Лицо Парета потемнело. Глухим, безжизненным голосом он произнёс:
– Мы тут с вами давно уже препираемся, мистер Фурлоу. Теперь расскажите, пожалуйста, суду, были ли у вас какие-то другие отношения с членами семьи подсудимого, кроме… психологического обследования.
Фурлоу вцепился в подлокотники стула так, что пальцы его побелели.
– Что вы имеете в виду? – спросил он.
– Не были ли вы одно время помолвлены с дочерью обвиняемого?
Фурлоу молча кивнул.
– Говорите, – потребовал Парет. – Были?
– Да.
За столиком защиты поднялся Бонделли, коротко взглянул на Парета, перевёл взгляд на судью.

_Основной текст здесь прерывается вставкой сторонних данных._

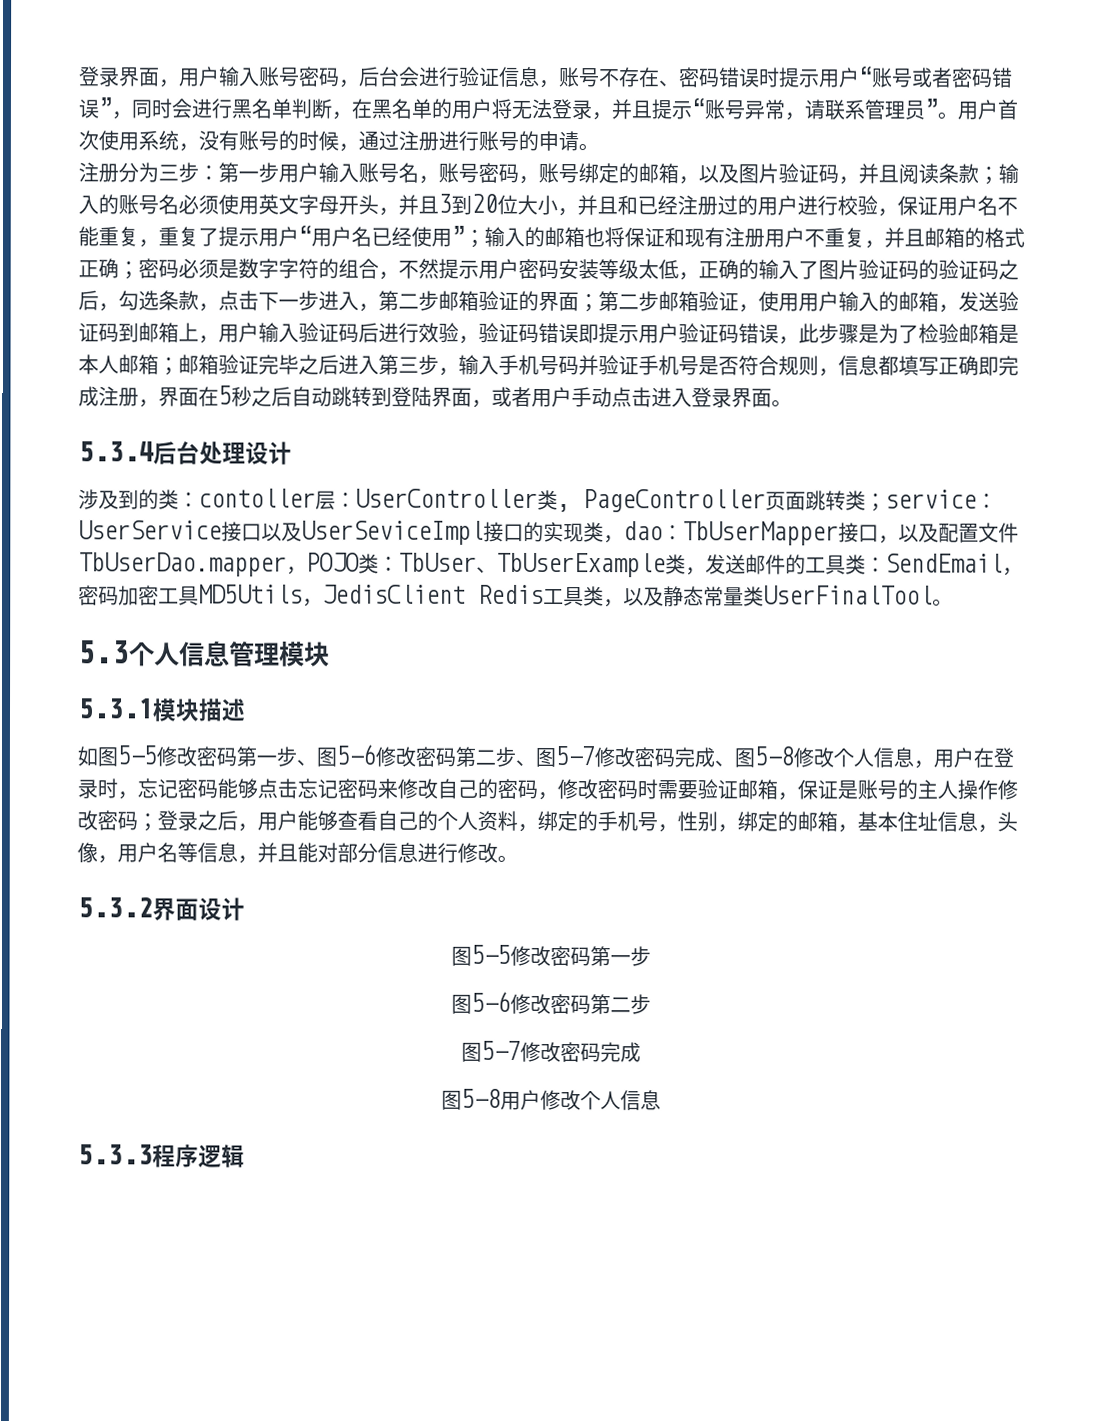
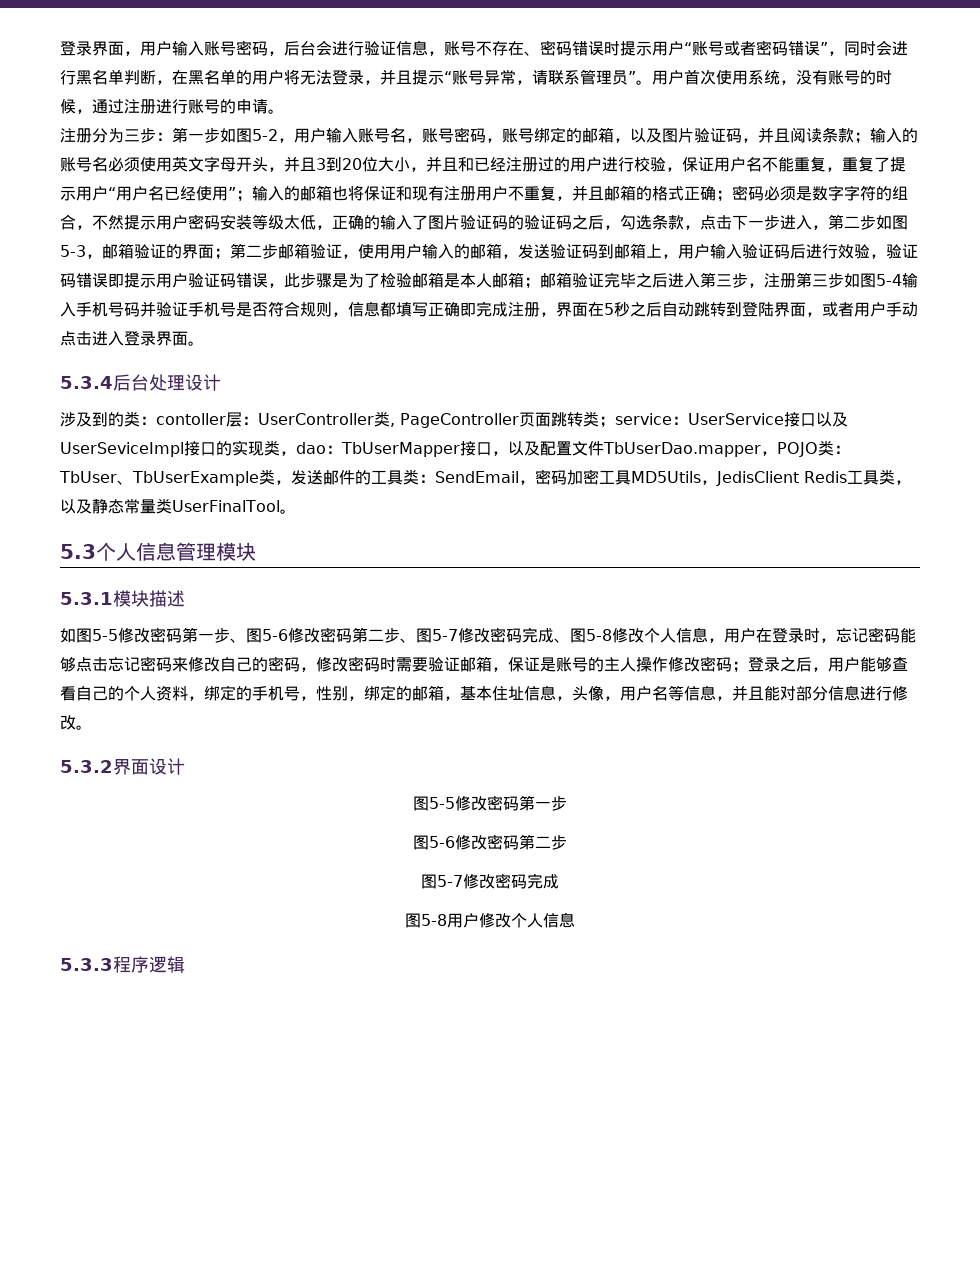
(279, 172) none -> [220,128,294,143] 如图5-2，
(439, 300) none -> [876,215,908,230] [60,245,102,259] 如图5-3，
(459, 371) none -> [764,272,902,288] 注册第三步如图5-4

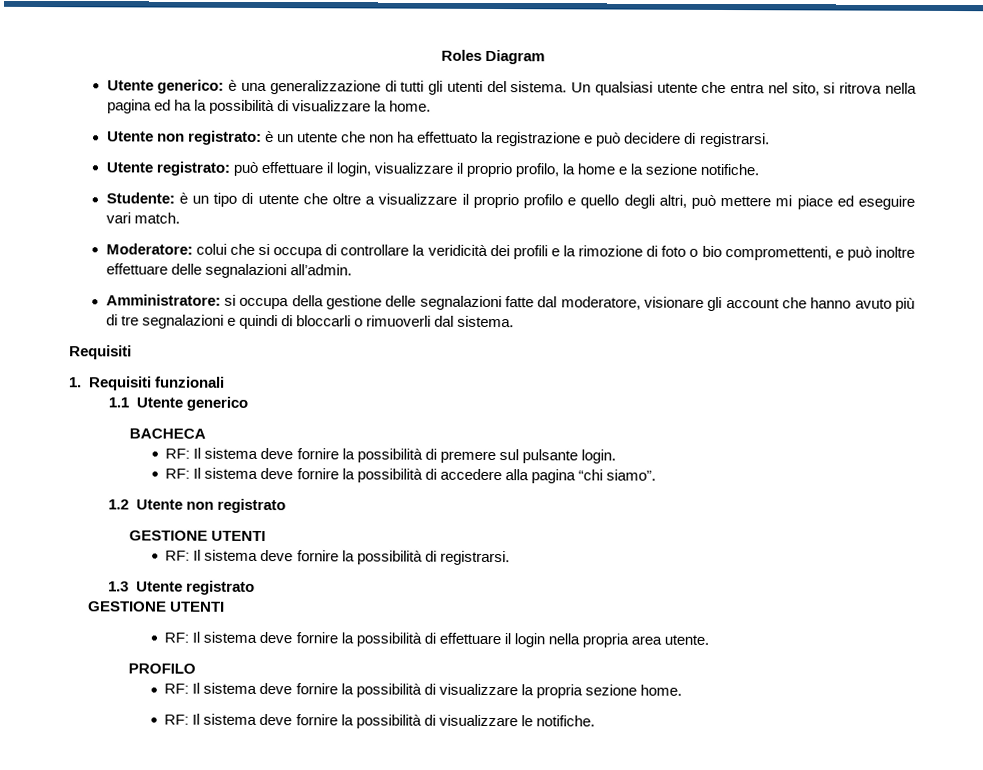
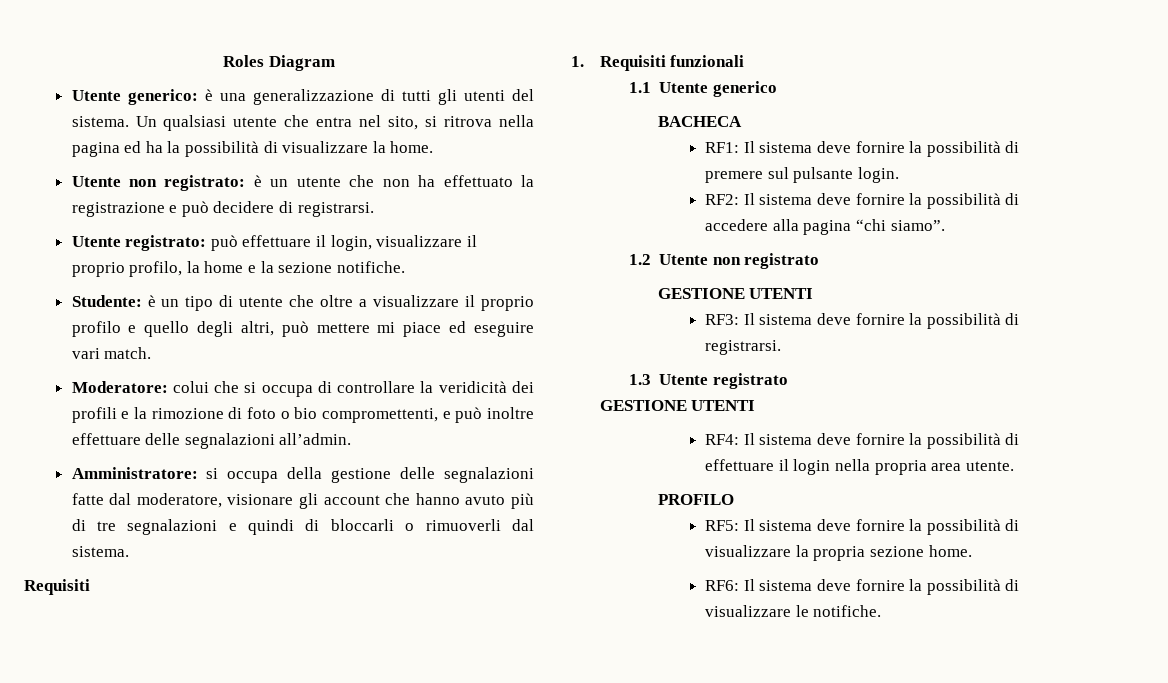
[165,448,191,459] RF: -> [705,142,740,153] RF1:
[165,468,191,479] RF: -> [705,194,740,205] RF2:
[165,550,191,561] RF: -> [705,314,740,325] RF3:
[164,632,190,643] RF: -> [705,434,740,445] RF4:
[164,683,190,694] RF: -> [705,520,740,531] RF5:
[164,714,190,725] RF: -> [705,580,740,591] RF6:

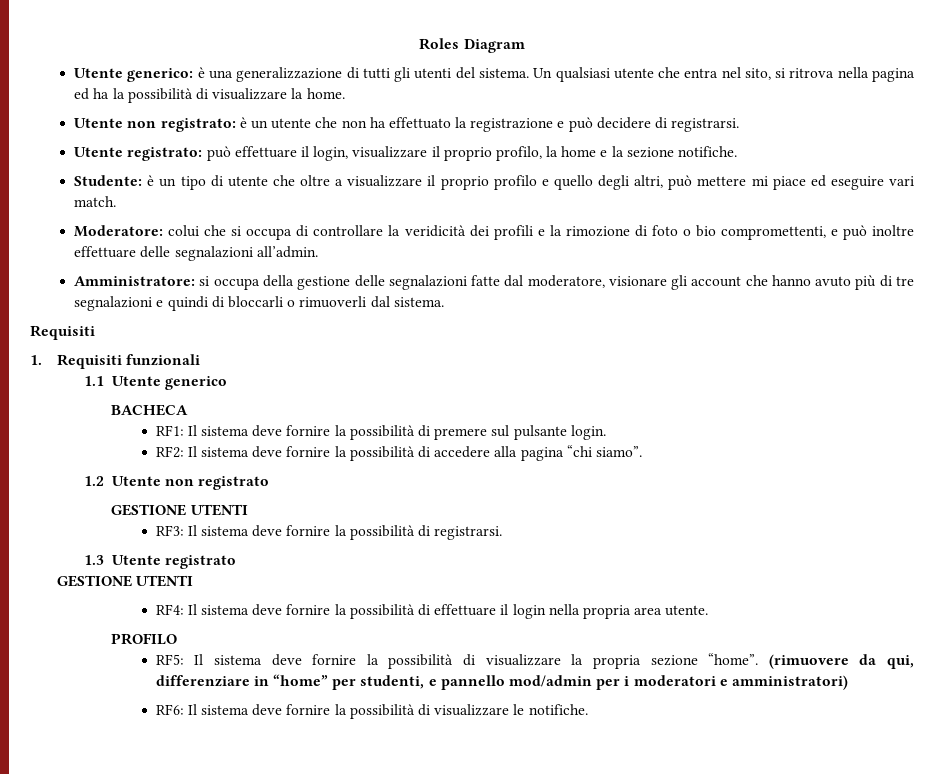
[928,545,972,557] home. -> [708,653,915,669] [155,674,848,690] “home”. (rimuovere da qui, differenziare in “home” per studenti, e pannello mod/admin per i moderatori e amministratori)

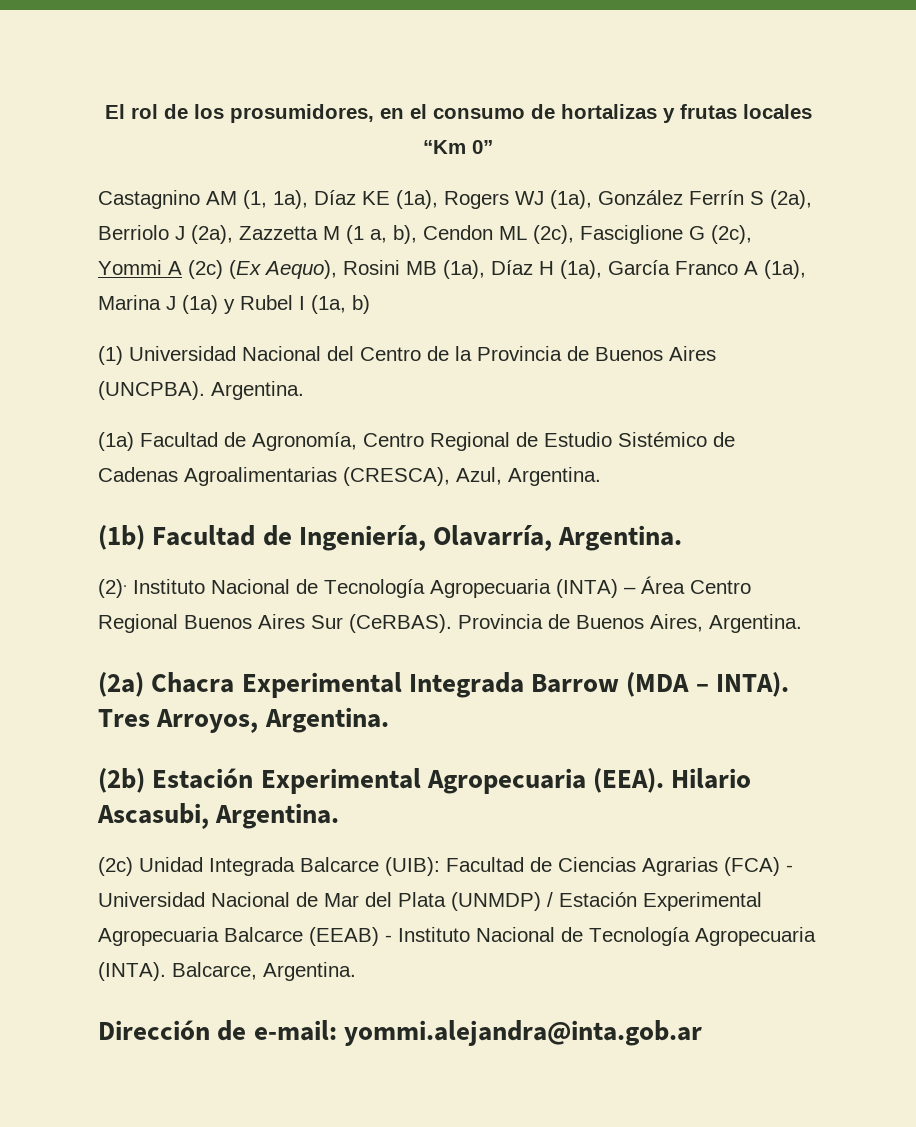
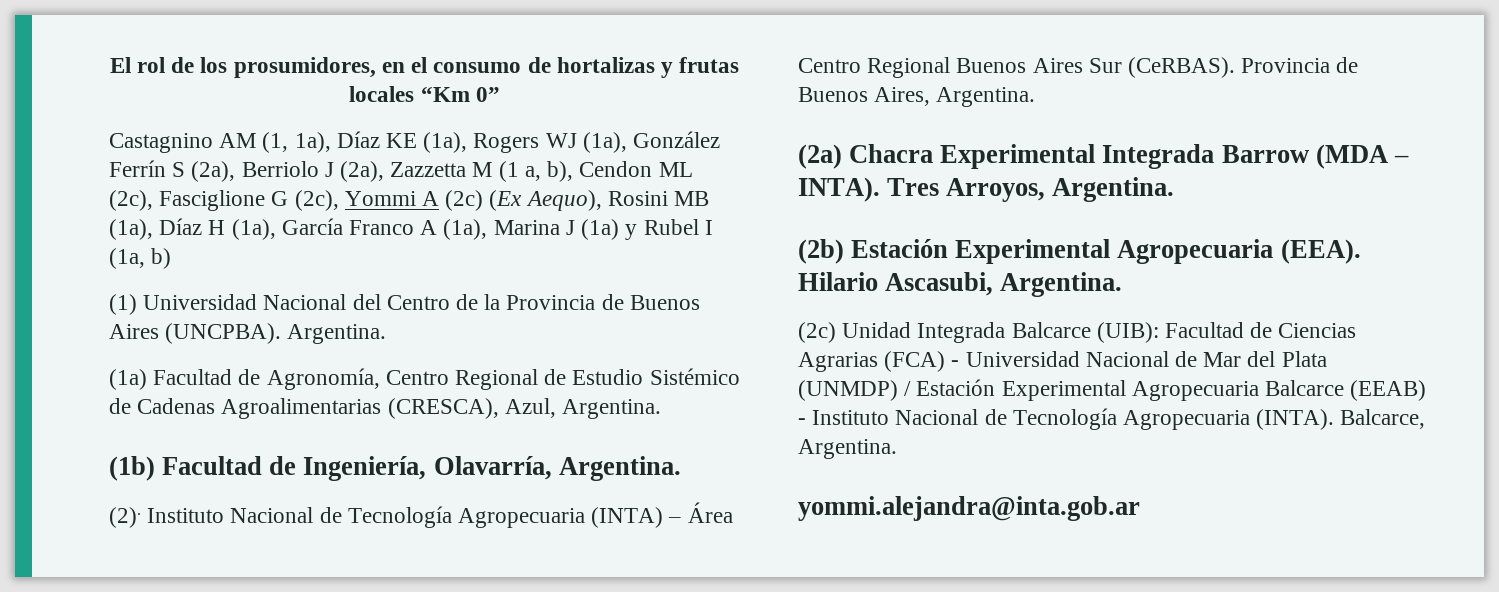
[98,1020,337,1041] Dirección de e-mail: -> (897, 449) none

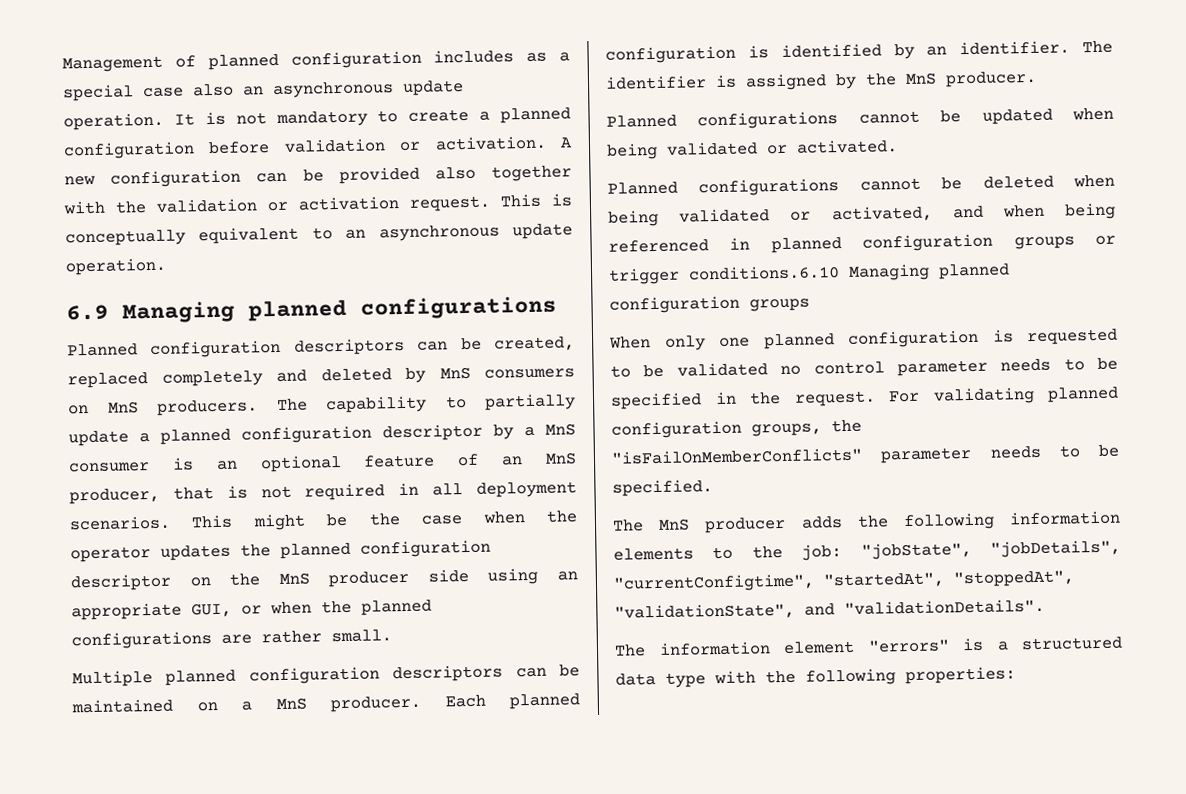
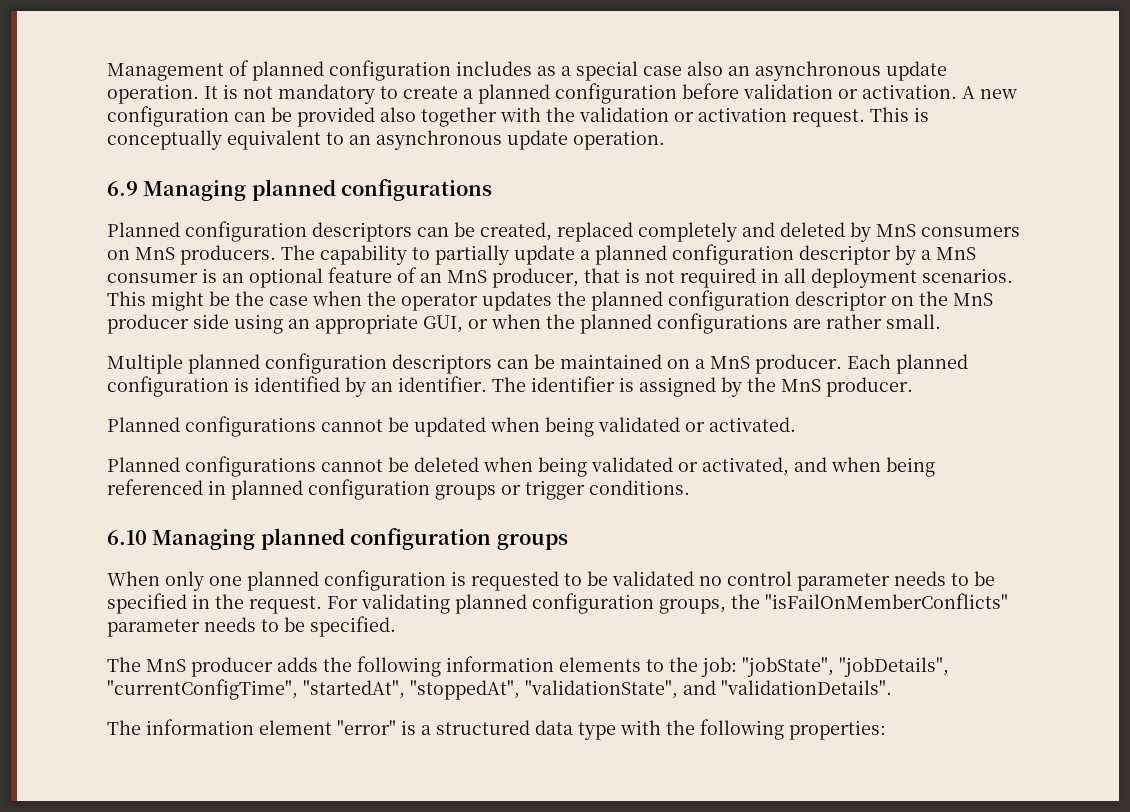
[688,265,840,281] conditions.6.10 -> [589,480,690,495] [107,530,147,545] conditions. // 6.10
[613,573,815,593] "currentConfigtime", -> [107,679,298,700] "currentConfigTime",
[867,639,950,653] "errors" -> [337,720,396,735] "error"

– Ваша честь, я возражаю. Подобные вопросы я считаю неуместными.
Парет медленно повернулся. Он тяжело опёрся на трость и произнёс:
– Ваша честь, присяжные имеют право знать все возможные причины, оказывающие влияние на этого ЭКСПЕРТА, выступающего свидетелем по делу.
– Объясните подробнее ваши намерения, – попросил судья Гримм. Он посмотрел поверх головы Парета на присяжных.
– Дочь подсудимого не может выступить в качестве свидетеля. Она исчезла при таинственных обстоятельствах, сопутствовавших гибели её мужа. Этот ЭКСПЕРТ находился в непосредственной близости от места событий, когда её муж…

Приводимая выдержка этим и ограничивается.